TCHAIKOVSKY: PERSONALITY AND DEMEANOUR
Tchaikovsky was a sociable, amiable, friendly and well-balanced individual. Despite this, he was also by nature a pessimist, fueled by emotional intensity and relentless depression. And yet Tchaikovsky’s personality was the impetus behind what made his music his. Orchestras he conducted talked of his modest, unassuming personality, devoid of ego. He was a well-rounded individual, having experienced life’s triumphs and disappointments, and, while showing a wariness of strangers, possessed a great affection for his family and friends. He was humorous and playful by nature. He had a regal, aristocratic, upright bearing. His movement when walking was leisurely, measured and confident. He was socially adept and, at a gathering where he knew no-one – but where everyone knew him – he would be the first to engage in conversation. Although shy by nature, he easily put people at ease. A lifelong vice was nicotine - he smoked like a chimney - and he had a fondness for alcohol.
LOVE SONG: POSTSCRIPT
DÉSIRÉE ARTÔT became a singing teacher after her retirement and died in Paris 14 years after the death of Tchaikovsky.
ANTONINA MILYUKOVA, who outlived Tchaikovsky by 24 years – spending the last 20 of them in an insane asylum – never stopped loving her husband.
NADEZHDA VON MECK, who supported Tchaikovsky financially for 13 years, died of heart-break barely two months after the composer’s death.
ALEXEI SOFRONOV inherited much of Tchaikovsky’s wealth and, after buying the house at Klin, helped to found the Tchaikovsky memorial museum which exists to this day.
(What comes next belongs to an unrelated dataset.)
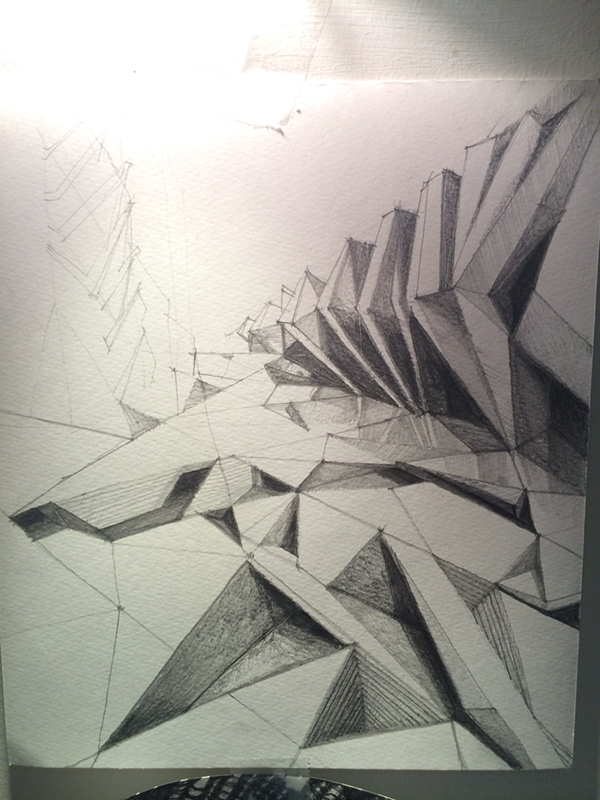
Where is `white wall`? white wall is located at coordinates (508, 37).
TSAR ALEXANDER III awarded Tchaikovsky a lifetime pension, paid the costs of the composer’s epic funeral, and died 11 months later.
TCHAIKOVSKY, through the sale and performance of his music on disc, television and the stage, in films and the concert hall, became the world’s most popular and biggest-selling composer.
EDUARD ZAK’S family history, following his suicide, remains a mystery.
But as the inspiration behind one of the most famous love themes ever written, Eduard’s legacy will endure for as long as romance inflames the human spirit.